Beloved brethren, Christ is Risen!
The feast of the Resurrection of Christ, Pascha, is the central feast of the entire ecclesiastical year and the last of the Triodion and Great Lent, but also the beginning of another period that concludes with the great feast of Pentecost. This feast we celebrate today as well as throughout the entire period of the Pentecostarion, and every Sunday which is dedicated to the Resurrection of Christ.
Many events occurred on the first day of the Resurrection of Christ, as well as the days that followed. Christ appeared to His Disciples, who had prepared properly to see Him Risen and this appearance contributed to their salvation.
On the first day, late in the evening, the Risen Christ appeared to His Disciples, although Thomas was absent, and the next Sunday He appeared again to His Disciples in the Upper Room, with Thomas present. The Apostle Thomas wanted to put his finger on the mark of the nails and his hand on His side to be assured of His Resurrection. It is known that the nails of the crucifixion created wounds on the body of Christ and the lance opened His side from which flowed blood and water. For Thomas to see the wounds caused by the Cross and to touch them he considered it as an assurance of His Resurrection. Christ, by His appearance after eight days, invited the Apostle Thomas to touch the wounds of His body and His side. This is the extreme humility — emptying of Christ, to accept to be touched, as well as His love towards man by satisfying all of his sacred desires. This is why in a hymn of the Church it is written: “Rejoice, investigator!” In other words, Christ rejoices when we investigate. As soon as the Apostle Thomas saw Christ and heard His invitation to touch, he proclaimed: “My Lord and my God” (Jn. 20:19-29). This is a confession of the divinity of Christ with the vision of the Risen Body of Christ. The Gospel of John does not confirm whether the Apostle Thomas touched the Risen Body of Christ, but it only records his confession.
However, in the hymns of the Church it is written that the Apostle Thomas confessed Christ, since previously he had touched the wounds of Christ created by the Cross. “Therefore, having touched and beheld, he confessed that Thou art an unabstract God, and an unsimple Man.” In another hymn it is written that the Apostle Thomas by “touching the side theologized the One incarnate.” He recognized that the Son of God suffered in the flesh and he preached the Risen God. Thus, in Orthodox theology the vision and touching of God are connected.
In another hymn it is written that John, who leaned on the breast of Christ, drew up from there the depth of theology, while Thomas was made worthy of the mystery of the divine economy by touching, that is, he came to know the mystery of the incarnation of Christ and he initiated us into it.

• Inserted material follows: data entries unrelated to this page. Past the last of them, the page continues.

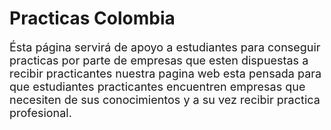 <!DOCTYPE html>

<h1>Practicas Colombia</h1>

<font size=4>
 
Ésta página servirá de apoyo a estudiantes para conseguir practicas por parte de empresas que esten dispuestas a recibir practicantes nuestra pagina web esta pensada para que estudiantes practicantes encuentren empresas que necesiten de sus conocimientos y a su vez recibir practica profesional.  </font>
  
<div alingn="center">
<img src="https://www.qburst.com/images/responsive/company/career/workCulture.png" alt="">
</div>
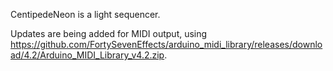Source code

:CentipedeNeon is a light sequencer.

Updates are being added for MIDI output, using https://github.com/FortySevenEffects/arduino_midi_library/releases/download/4.2/Arduino_MIDI_Library_v4.2.zip.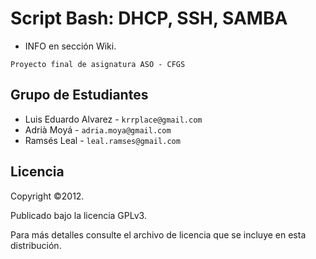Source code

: # Script Bash: DHCP, SSH, SAMBA 

+ INFO en sección Wiki.

`Proyecto final de asignatura ASO - CFGS`

## Grupo de Estudiantes

* Luis Eduardo Alvarez - `krrplace@gmail.com`
* Adrià Moyá - `adria.moya@gmail.com` 
* Ramsés Leal - `leal.ramses@gmail.com`

## Licencia

Copyright ©2012.

Publicado bajo la licencia GPLv3.

Para más detalles consulte el archivo de licencia que se incluye en esta distribución.
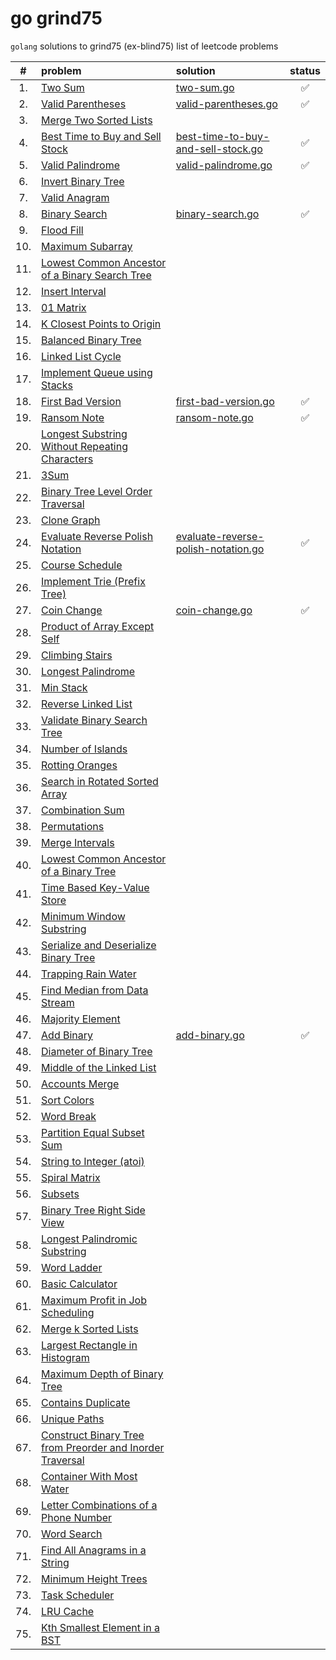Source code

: # go grind75

`golang` solutions to grind75 (ex-blind75) list of leetcode problems

|  #  | problem                                                                                                                                              | solution                                                                                                                 | status |
| :-: | :--------------------------------------------------------------------------------------------------------------------------------------------------- | :----------------------------------------------------------------------------------------------------------------------- | :----: |
| 1.  | [Two Sum](https://leetcode.com/problems/two-sum/)                                                                                                    | [two-sum.go](https://github.com/shdq/go-grind75/blob/main/two-sum.go)                                                    |   ✅   |
| 2.  | [Valid Parentheses](https://leetcode.com/problems/valid-parentheses)                                                                                 | [valid-parentheses.go](https://github.com/shdq/go-grind75/blob/main/valid-parentheses.go)                                |   ✅   |
| 3.  | [Merge Two Sorted Lists](https://leetcode.com/problems/merge-two-sorted-lists)                                                                       |                                                                                                                          |        |
| 4.  | [Best Time to Buy and Sell Stock](https://leetcode.com/problems/best-time-to-buy-and-sell-stock)                                                     | [best-time-to-buy-and-sell-stock.go](https://github.com/shdq/go-grind75/blob/main/best-time-to-buy-and-sell-stock.go)    |   ✅   |
| 5.  | [Valid Palindrome](https://leetcode.com/problems/valid-palindrome)                                                                                   | [valid-palindrome.go](https://github.com/shdq/go-grind75/blob/main/valid-palindrome.go)                                  |   ✅   |
| 6.  | [Invert Binary Tree](https://leetcode.com/problems/invert-binary-tree)                                                                               |                                                                                                                          |        |
| 7.  | [Valid Anagram](https://leetcode.com/problems/valid-anagram)                                                                                         |                                                                                                                          |        |
| 8.  | [Binary Search](https://leetcode.com/problems/binary-search)                                                                                         | [binary-search.go](https://github.com/shdq/go-grind75/blob/main/binary-search.go)                                        |   ✅   |
| 9.  | [Flood Fill](https://leetcode.com/problems/flood-fill)                                                                                               |                                                                                                                          |        |
| 10. | [Maximum Subarray](https://leetcode.com/problems/maximum-subarray)                                                                                   |                                                                                                                          |        |
| 11. | [Lowest Common Ancestor of a Binary Search Tree](https://leetcode.com/problems/lowest-common-ancestor-of-a-binary-search-tree)                       |                                                                                                                          |        |
| 12. | [Insert Interval](https://leetcode.com/problems/insert-interval)                                                                                     |                                                                                                                          |        |
| 13. | [01 Matrix](https://leetcode.com/problems/01-matrix)                                                                                                 |                                                                                                                          |        |
| 14. | [K Closest Points to Origin](https://leetcode.com/problems/k-closest-points-to-origin)                                                               |                                                                                                                          |        |
| 15. | [Balanced Binary Tree](https://leetcode.com/problems/balanced-binary-tree)                                                                           |                                                                                                                          |        |
| 16. | [Linked List Cycle](https://leetcode.com/problems/linked-list-cycle)                                                                                 |                                                                                                                          |        |
| 17. | [Implement Queue using Stacks](https://leetcode.com/problems/implement-queue-using-stacks)                                                           |                                                                                                                          |        |
| 18. | [First Bad Version](https://leetcode.com/problems/first-bad-version)                                                                                 | [first-bad-version.go](https://github.com/shdq/go-grind75/blob/main/first-bad-version.go)                                |   ✅   |
| 19. | [Ransom Note](https://leetcode.com/problems/ransom-note/)                                                                                            | [ransom-note.go](https://github.com/shdq/go-grind75/blob/main/ransom-note.go)                                            |   ✅   |
| 20. | [Longest Substring Without Repeating Characters](https://leetcode.com/problems/longest-substring-without-repeating-characters)                       |                                                                                                                          |        |
| 21. | [3Sum](https://leetcode.com/problems/3sum)                                                                                                           |                                                                                                                          |        |
| 22. | [Binary Tree Level Order Traversal](https://leetcode.com/problems/binary-tree-level-order-traversal)                                                 |                                                                                                                          |        |
| 23. | [Clone Graph](https://leetcode.com/problems/clone-graph)                                                                                             |                                                                                                                          |        |
| 24. | [Evaluate Reverse Polish Notation](https://leetcode.com/problems/evaluate-reverse-polish-notation)                                                   | [evaluate-reverse-polish-notation.go](https://github.com/shdq/go-grind75/blob/main/eevaluate-reverse-polish-notation.go) |   ✅   |
| 25. | [Course Schedule](https://leetcode.com/problems/course-schedule)                                                                                     |                                                                                                                          |        |
| 26. | [Implement Trie (Prefix Tree)](https://leetcode.com/problems/implement-trie-prefix-tree)                                                             |                                                                                                                          |        |
| 27. | [Coin Change](https://leetcode.com/problems/coin-change)                                                                                             | [coin-change.go](https://github.com/shdq/go-grind75/blob/main/coin-change.go)                                            |   ✅   |
| 28. | [Product of Array Except Self](https://leetcode.com/problems/product-of-array-except-self)                                                           |                                                                                                                          |        |
| 29. | [Climbing Stairs](https://leetcode.com/problems/climbing-stairs)                                                                                     |                                                                                                                          |        |
| 30. | [Longest Palindrome](https://leetcode.com/problems/longest-palindrome)                                                                               |                                                                                                                          |        |
| 31. | [Min Stack](https://leetcode.com/problems/min-stack)                                                                                                 |                                                                                                                          |        |
| 32. | [Reverse Linked List](https://leetcode.com/problems/reverse-linked-list)                                                                             |                                                                                                                          |        |
| 33. | [Validate Binary Search Tree](https://leetcode.com/problems/validate-binary-search-tree)                                                             |                                                                                                                          |        |
| 34. | [Number of Islands](https://leetcode.com/problems/number-of-islands)                                                                                 |                                                                                                                          |        |
| 35. | [Rotting Oranges](https://leetcode.com/problems/rotting-oranges)                                                                                     |                                                                                                                          |        |
| 36. | [Search in Rotated Sorted Array](https://leetcode.com/problems/search-in-rotated-sorted-array)                                                       |                                                                                                                          |        |
| 37. | [Combination Sum](https://leetcode.com/problems/combination-sum)                                                                                     |                                                                                                                          |        |
| 38. | [Permutations](https://leetcode.com/problems/permutations)                                                                                           |                                                                                                                          |        |
| 39. | [Merge Intervals](https://leetcode.com/problems/merge-intervals)                                                                                     |                                                                                                                          |        |
| 40. | [Lowest Common Ancestor of a Binary Tree](https://leetcode.com/problems/lowest-common-ancestor-of-a-binary-tree)                                     |                                                                                                                          |        |
| 41. | [Time Based Key-Value Store](https://leetcode.com/problems/time-based-key-value-store)                                                               |                                                                                                                          |        |
| 42. | [Minimum Window Substring](https://leetcode.com/problems/minimum-window-substring)                                                                   |                                                                                                                          |        |
| 43. | [Serialize and Deserialize Binary Tree](https://leetcode.com/problems/serialize-and-deserialize-binary-tree)                                         |                                                                                                                          |        |
| 44. | [Trapping Rain Water](https://leetcode.com/problems/trapping-rain-water)                                                                             |                                                                                                                          |        |
| 45. | [Find Median from Data Stream](https://leetcode.com/problems/find-median-from-data-stream)                                                           |                                                                                                                          |        |
| 46. | [Majority Element](https://leetcode.com/problems/majority-element)                                                                                   |                                                                                                                          |        |
| 47. | [Add Binary](https://leetcode.com/problems/add-binary)                                                                                               | [add-binary.go](https://github.com/shdq/go-grind75/blob/main/add-binary.go)                                              |   ✅   |
| 48. | [Diameter of Binary Tree](https://leetcode.com/problems/diameter-of-binary-tree)                                                                     |                                                                                                                          |        |
| 49. | [Middle of the Linked List](https://leetcode.com/problems/middle-of-the-linked-list)                                                                 |                                                                                                                          |        |
| 50. | [Accounts Merge](https://leetcode.com/problems/accounts-merge)                                                                                       |                                                                                                                          |        |
| 51. | [Sort Colors](https://leetcode.com/problems/sort-colors)                                                                                             |                                                                                                                          |        |
| 52. | [Word Break](https://leetcode.com/problems/word-break)                                                                                               |                                                                                                                          |        |
| 53. | [Partition Equal Subset Sum](https://leetcode.com/problems/partition-equal-subset-sum)                                                               |                                                                                                                          |        |
| 54. | [String to Integer (atoi)](https://leetcode.com/problems/string-to-integer-atoi)                                                                     |                                                                                                                          |        |
| 55. | [Spiral Matrix](https://leetcode.com/problems/spiral-matrix)                                                                                         |                                                                                                                          |        |
| 56. | [Subsets](https://leetcode.com/problems/subsets)                                                                                                     |                                                                                                                          |        |
| 57. | [Binary Tree Right Side View](https://leetcode.com/problems/binary-tree-right-side-view)                                                             |                                                                                                                          |        |
| 58. | [Longest Palindromic Substring](https://leetcode.com/problems/longest-palindromic-substring)                                                         |                                                                                                                          |        |
| 59. | [Word Ladder](https://leetcode.com/problems/word-ladder)                                                                                             |                                                                                                                          |        |
| 60. | [Basic Calculator](https://leetcode.com/problems/basic-calculator)                                                                                   |                                                                                                                          |        |
| 61. | [Maximum Profit in Job Scheduling](https://leetcode.com/problems/maximum-profit-in-job-scheduling)                                                   |                                                                                                                          |        |
| 62. | [Merge k Sorted Lists](https://leetcode.com/problems/merge-k-sorted-lists)                                                                           |                                                                                                                          |        |
| 63. | [Largest Rectangle in Histogram](https://leetcode.com/problems/largest-rectangle-in-histogram)                                                       |                                                                                                                          |        |
| 64. | [Maximum Depth of Binary Tree](https://leetcode.com/problems/maximum-depth-of-binary-tree)                                                           |                                                                                                                          |        |
| 65. | [Contains Duplicate](https://leetcode.com/problems/contains-duplicate)                                                                               |                                                                                                                          |        |
| 66. | [Unique Paths](https://leetcode.com/problems/unique-paths)                                                                                           |                                                                                                                          |        |
| 67. | [Construct Binary Tree from Preorder and Inorder Traversal](https://leetcode.com/problems/construct-binary-tree-from-preorder-and-inorder-traversal) |                                                                                                                          |        |
| 68. | [Container With Most Water](https://leetcode.com/problems/container-with-most-water)                                                                 |                                                                                                                          |        |
| 69. | [Letter Combinations of a Phone Number](https://leetcode.com/problems/letter-combinations-of-a-phone-number)                                         |                                                                                                                          |        |
| 70. | [Word Search](https://leetcode.com/problems/word-search)                                                                                             |                                                                                                                          |        |
| 71. | [Find All Anagrams in a String](https://leetcode.com/problems/find-all-anagrams-in-a-string)                                                         |                                                                                                                          |        |
| 72. | [Minimum Height Trees](https://leetcode.com/problems/minimum-height-trees)                                                                           |                                                                                                                          |        |
| 73. | [Task Scheduler](https://leetcode.com/problems/task-scheduler)                                                                                       |                                                                                                                          |        |
| 74. | [LRU Cache](https://leetcode.com/problems/lru-cache)                                                                                                 |                                                                                                                          |        |
| 75. | [Kth Smallest Element in a BST](https://leetcode.com/problems/kth-smallest-element-in-a-bst)                                                         |                                                                                                                          |        |
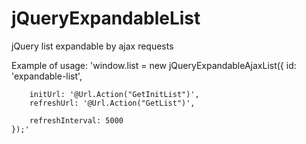 jQueryExpandableList
====================

jQuery list expandable by ajax requests

Example of usage:
    'window.list = new jQueryExpandableAjaxList({
        id: 'expandable-list',

        initUrl: '@Url.Action("GetInitList")',
        refreshUrl: '@Url.Action("GetList")',

        refreshInterval: 5000
    });'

Again, in another hymn it is written that Thomas, by putting his hand in the fiery side of Jesus Christ, was not burned by the touch, but the unbelief of his soul changed to verification. The desire of the Apostle Thomas to see and touch the wounds of the body of Christ was not an unbelief in todays meaning of the word, but it was his desire to go from faith by hearing to faith by seeing. He did not only want to hear from the Disciples that Christ had risen, but he wanted to see and verify the Resurrection with his senses. This shows that the life of the Church is empirical, a spiritual relationship, a touching of Christ.
The Church is not an abstract system, but life in its fullest. Christ is not imaginary, but the God-man who has a resurrected body, that shines with the Light of Divinity and we have the ability to touch Him. The Church is the Body of Christ, that consists of its Mysteries, is expressed by its dogmas and sacred canons, and is established by a particular ecclesiastical government. The theology of the Church is empirical, it is “the mystery of the touch.”
We commune of the Body of Christ, when we Clergy liturgize we hold it in our hands. We kiss the Cross, the sacred relics of the Saints, the sacred icons. And when a Christian prays with spiritual strength, he touches eternity and participates in the glory of God.
My beloved brethren,
The Risen Christ is not a man who once lived, but He is the God-man who is always with us. The Resurrection of Christ is not an event of the past, but it is experienced within the life of the Church. We are not people who believe in God only in theory, but we are members of His Risen Body. Christ calls us to touch Him and we must respond to this invitation. This is “the mystery of the touch.” The mystery of divine communication.
I wish you all many years and exclaim: “Christ is Risen”.